• SOURCE EXTRACT:
From the study's limitations, however, comes great insight into the role of the hospitalist in surgical comanagement. It is clear from the aforementioned studies that there is a role for the hospitalist in comanagement of surgical patients. While the evidence is conflicting, there are scenarios in which comanagement improves efficiency and quality of care. Yet it is also possible that hospitalist comanagement is not ideal for all surgical patients. The HOT trial did not show benefits in length‐of‐stay reduction or patient mortality because the patients were homogenous in their complexity and pre‐ and postoperative care was protocol driven. Length of stay was limited by accessibility of rehabilitation facilities after discharge and not the efficiency of medical care in the hospital. The study in this issue of the Journal of Hospital Medicine selectively included patients with the highest complexity of medical disease, and there was a reduction in length of stay. Both trials suggest that the greatest potential benefit for augmenting efficiency and outcomes with hospitalist comanagement may be predicated on the complexity of the patients involved and the surgical system through which they will receive care.

• Transcribed page contents:
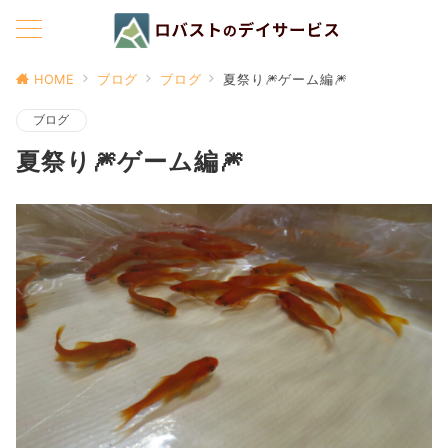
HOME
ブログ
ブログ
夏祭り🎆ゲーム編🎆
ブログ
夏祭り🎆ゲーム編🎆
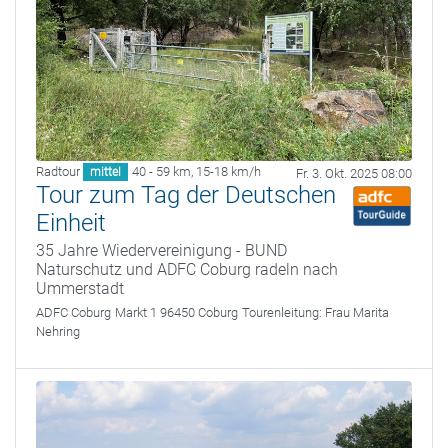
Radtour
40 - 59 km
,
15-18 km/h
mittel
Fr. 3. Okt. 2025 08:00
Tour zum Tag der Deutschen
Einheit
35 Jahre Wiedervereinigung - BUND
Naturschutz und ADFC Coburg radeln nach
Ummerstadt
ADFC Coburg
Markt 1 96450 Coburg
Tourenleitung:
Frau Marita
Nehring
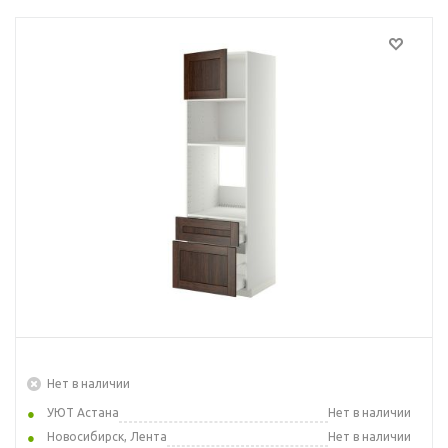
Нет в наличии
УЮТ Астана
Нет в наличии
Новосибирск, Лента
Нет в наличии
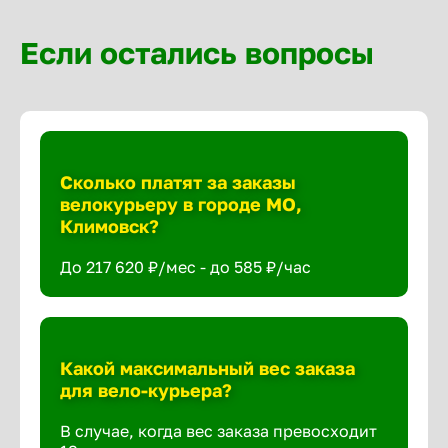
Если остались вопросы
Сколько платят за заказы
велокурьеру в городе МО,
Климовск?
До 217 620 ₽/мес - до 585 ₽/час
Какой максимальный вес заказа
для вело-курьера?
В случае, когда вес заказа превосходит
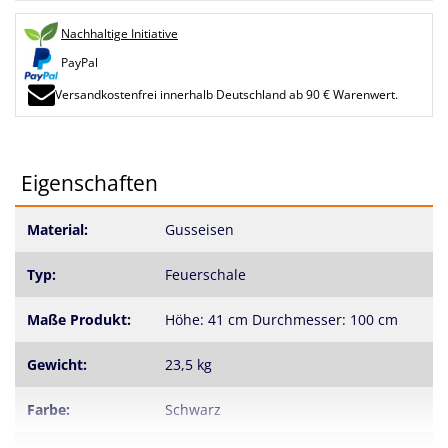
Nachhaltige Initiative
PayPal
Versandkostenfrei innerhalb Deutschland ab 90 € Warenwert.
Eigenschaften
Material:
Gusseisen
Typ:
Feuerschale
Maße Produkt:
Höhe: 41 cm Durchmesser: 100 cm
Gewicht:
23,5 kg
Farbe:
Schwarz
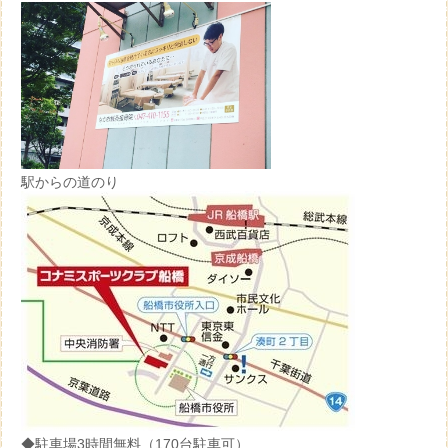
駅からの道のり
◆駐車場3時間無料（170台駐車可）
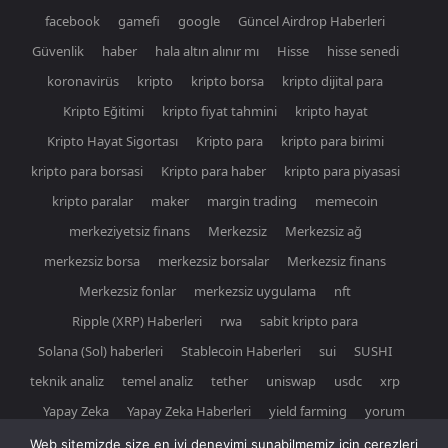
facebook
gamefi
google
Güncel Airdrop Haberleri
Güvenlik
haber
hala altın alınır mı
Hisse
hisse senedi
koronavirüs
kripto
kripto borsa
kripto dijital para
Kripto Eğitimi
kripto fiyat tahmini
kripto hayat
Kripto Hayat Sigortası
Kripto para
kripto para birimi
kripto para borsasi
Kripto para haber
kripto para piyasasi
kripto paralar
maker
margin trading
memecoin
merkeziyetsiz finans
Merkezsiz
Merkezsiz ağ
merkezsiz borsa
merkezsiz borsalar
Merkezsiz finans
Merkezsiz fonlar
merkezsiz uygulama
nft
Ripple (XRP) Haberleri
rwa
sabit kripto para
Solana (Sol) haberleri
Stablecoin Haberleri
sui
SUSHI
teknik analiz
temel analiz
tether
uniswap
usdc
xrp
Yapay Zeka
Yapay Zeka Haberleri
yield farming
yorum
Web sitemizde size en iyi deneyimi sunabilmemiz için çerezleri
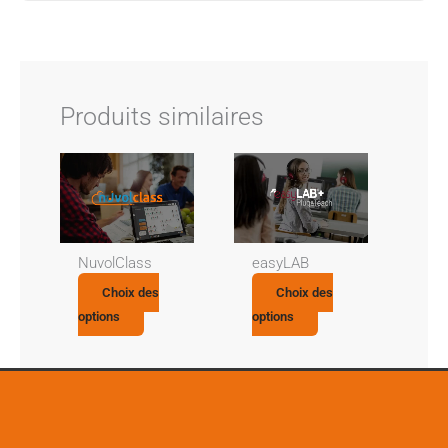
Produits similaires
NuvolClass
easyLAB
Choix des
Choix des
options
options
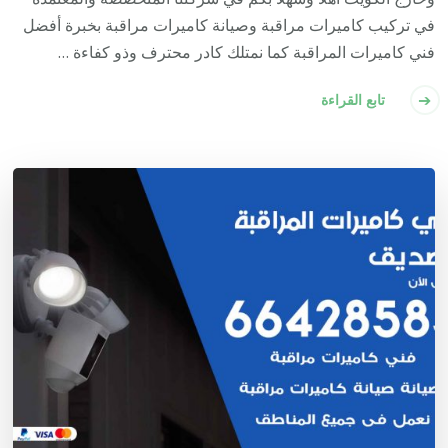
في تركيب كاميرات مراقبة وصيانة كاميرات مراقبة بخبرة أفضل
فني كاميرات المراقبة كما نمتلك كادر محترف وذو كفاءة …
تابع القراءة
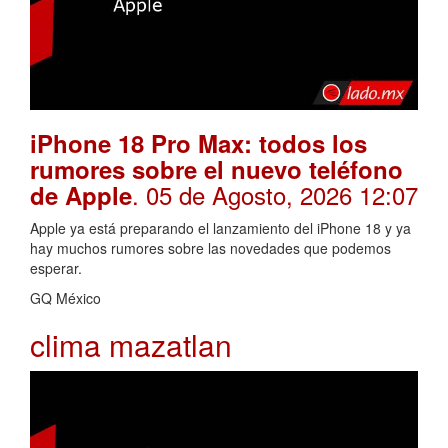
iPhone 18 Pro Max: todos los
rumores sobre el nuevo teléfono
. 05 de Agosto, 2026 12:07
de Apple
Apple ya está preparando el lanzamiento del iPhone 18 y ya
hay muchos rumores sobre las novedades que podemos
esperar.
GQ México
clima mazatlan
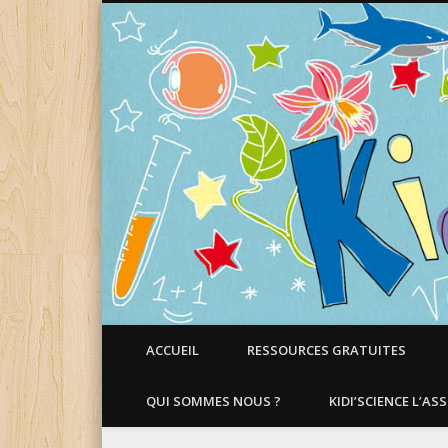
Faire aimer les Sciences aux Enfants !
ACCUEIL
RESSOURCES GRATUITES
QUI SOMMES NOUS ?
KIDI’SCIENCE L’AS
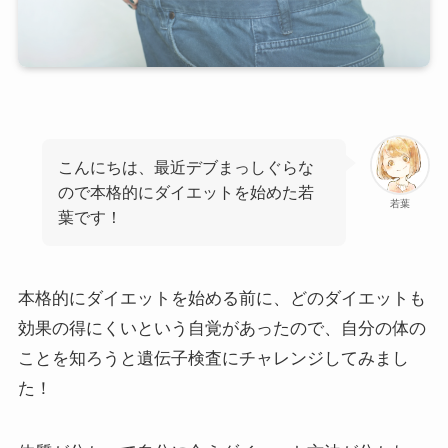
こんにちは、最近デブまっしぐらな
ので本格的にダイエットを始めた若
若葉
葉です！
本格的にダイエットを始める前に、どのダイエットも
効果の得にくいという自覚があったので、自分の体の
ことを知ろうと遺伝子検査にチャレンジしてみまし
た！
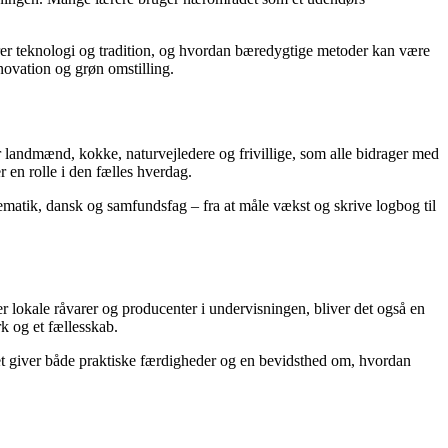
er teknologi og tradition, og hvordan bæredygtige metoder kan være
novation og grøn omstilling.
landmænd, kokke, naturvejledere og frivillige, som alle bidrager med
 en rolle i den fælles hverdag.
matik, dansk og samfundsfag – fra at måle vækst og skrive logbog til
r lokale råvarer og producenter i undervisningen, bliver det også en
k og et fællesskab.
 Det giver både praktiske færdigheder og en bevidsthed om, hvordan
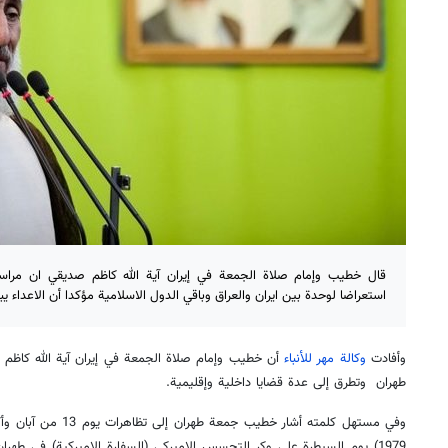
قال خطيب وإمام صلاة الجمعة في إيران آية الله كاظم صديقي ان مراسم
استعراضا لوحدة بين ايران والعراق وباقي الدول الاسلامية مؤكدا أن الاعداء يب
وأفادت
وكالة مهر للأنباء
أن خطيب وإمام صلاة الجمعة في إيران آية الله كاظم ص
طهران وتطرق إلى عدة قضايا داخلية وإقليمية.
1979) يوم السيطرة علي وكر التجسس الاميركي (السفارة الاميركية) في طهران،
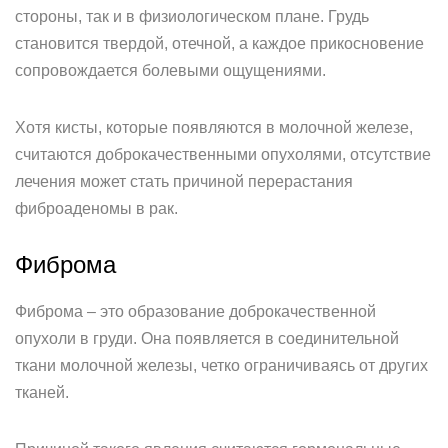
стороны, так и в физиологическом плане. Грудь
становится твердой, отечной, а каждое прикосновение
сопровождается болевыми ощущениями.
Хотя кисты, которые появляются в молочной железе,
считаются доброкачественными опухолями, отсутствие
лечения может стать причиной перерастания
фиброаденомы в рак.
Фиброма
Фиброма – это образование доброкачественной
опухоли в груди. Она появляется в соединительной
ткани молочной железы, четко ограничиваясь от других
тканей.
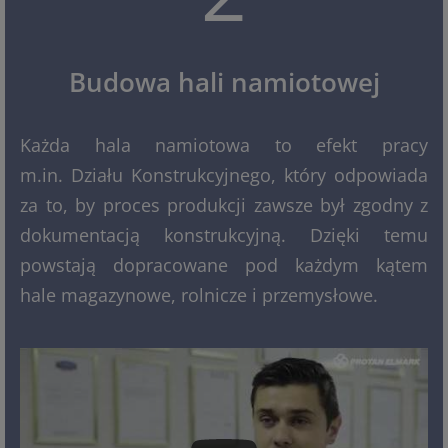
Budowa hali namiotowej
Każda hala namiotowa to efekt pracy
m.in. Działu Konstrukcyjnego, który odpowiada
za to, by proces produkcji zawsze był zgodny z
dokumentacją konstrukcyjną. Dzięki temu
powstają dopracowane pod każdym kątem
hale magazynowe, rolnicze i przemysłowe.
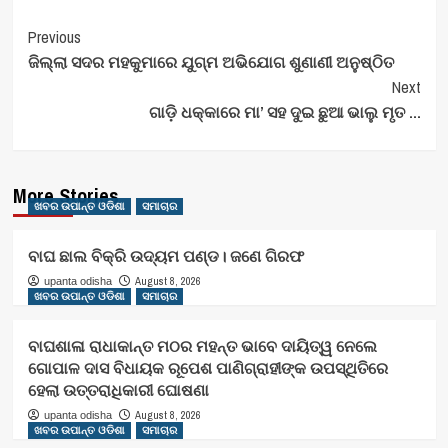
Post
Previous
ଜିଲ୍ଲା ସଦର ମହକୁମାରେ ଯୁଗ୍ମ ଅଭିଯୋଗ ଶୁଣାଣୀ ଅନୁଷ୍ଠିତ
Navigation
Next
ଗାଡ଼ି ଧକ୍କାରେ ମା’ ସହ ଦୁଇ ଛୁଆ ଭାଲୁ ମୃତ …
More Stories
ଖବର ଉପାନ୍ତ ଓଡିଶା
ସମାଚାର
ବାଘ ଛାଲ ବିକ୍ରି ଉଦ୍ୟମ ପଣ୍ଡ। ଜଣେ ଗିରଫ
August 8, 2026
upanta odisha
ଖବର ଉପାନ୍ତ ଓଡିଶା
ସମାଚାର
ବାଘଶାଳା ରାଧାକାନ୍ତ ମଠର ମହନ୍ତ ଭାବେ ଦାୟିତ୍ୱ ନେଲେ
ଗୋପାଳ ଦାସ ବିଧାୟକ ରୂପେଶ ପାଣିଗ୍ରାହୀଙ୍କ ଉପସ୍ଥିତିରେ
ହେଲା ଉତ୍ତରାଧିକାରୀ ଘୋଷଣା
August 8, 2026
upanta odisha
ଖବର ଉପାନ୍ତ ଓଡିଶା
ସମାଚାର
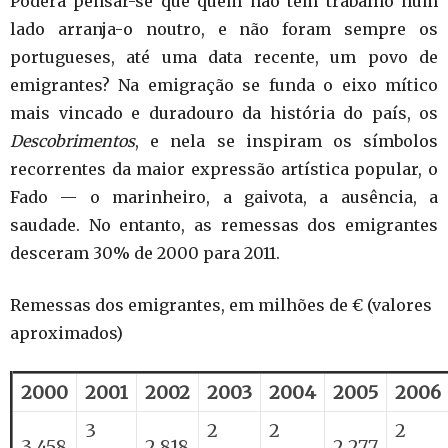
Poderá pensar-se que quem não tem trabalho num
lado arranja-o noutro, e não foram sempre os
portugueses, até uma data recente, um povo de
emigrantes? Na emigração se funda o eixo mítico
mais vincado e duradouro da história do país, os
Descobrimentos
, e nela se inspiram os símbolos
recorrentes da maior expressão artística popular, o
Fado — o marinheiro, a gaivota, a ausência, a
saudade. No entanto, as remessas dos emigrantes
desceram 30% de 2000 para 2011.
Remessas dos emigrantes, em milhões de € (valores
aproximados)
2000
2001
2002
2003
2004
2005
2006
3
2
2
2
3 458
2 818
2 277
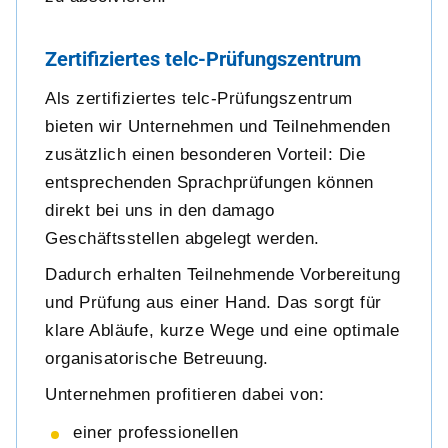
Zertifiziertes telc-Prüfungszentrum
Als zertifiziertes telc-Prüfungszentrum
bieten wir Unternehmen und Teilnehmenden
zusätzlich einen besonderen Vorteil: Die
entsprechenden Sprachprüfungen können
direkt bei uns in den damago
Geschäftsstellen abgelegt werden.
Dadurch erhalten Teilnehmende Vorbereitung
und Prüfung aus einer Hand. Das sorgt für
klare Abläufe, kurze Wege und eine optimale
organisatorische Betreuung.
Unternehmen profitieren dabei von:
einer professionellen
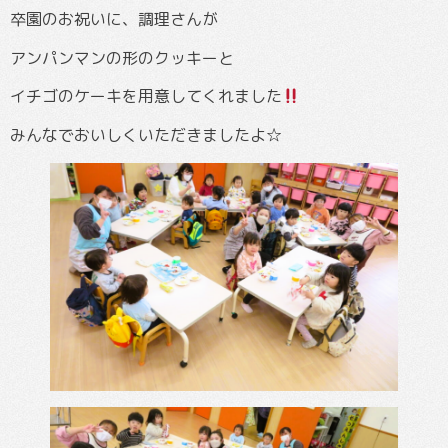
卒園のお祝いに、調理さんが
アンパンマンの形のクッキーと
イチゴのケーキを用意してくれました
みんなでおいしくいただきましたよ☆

• WHAT YOU NEED TO DO:
**A)** From the passage on hospitalist surgical comanagement, list the reasons it gives for the HOT trial not showing benefits in length-of-stay reduction or patient mortality.
**B)** According to the passage on hospitalist surgical comanagement, why might the greatest benefit of comanagement depend on the complexity of the patients involved? Answer in one to three sentences.
**C)** Carry on the passage on hospitalist surgical comanagement from its final sentence.

• TASK-BY-TASK ANSWERS:
**A)**
- The patients were homogenous in their complexity.
- Pre- and postoperative care was protocol driven.
- Length of stay was limited by accessibility of rehabilitation facilities after discharge, not by the efficiency of medical care in the hospital.

**B)** The HOT trial, whose patients were homogenous in complexity and received protocol-driven care, showed no reduction in length of stay or mortality. The study in this issue of the Journal of Hospital Medicine included only patients with the highest complexity of medical disease and did show a reduction in length of stay.

**C)**
The next step in assessing hospitalist comanagement should not be a hunt‐and‐peck exercise to stumble on the surgical procedures that show benefit from comanagement. Rather, the prudent next step is to follow the lead of Simon et al. and others3, 4 in trying to identify those surgical patients who represent the greatest medical complexity or have the most variability in their preoperative and postoperative medical care. These are the patients for whom the hospitalist can effect the greatest benefit and the services for which the hospitalist can best augment efficiency. High‐risk procedures, patients with multiple comorbitities or elevated preoperative risks, and surgical procedures without defined pre‐ and postoperative protocols would appear to be the ideal candidates for hospitalist comanagement.

As the discussion of hospital comanagement progresses, it is important to recognize comanagement as a paradigm shift. Surgical comanagement is not merely medical consultation. To be successful, the role of the hospitalist in comanaging surgical patients must be clearly defined as advancing postoperative care as much as it is in assessing preoperative risk. As a comanager, a hospitalist must actively manage preexisting and newly developed medical issues rather than just make recommendations for the surgical team.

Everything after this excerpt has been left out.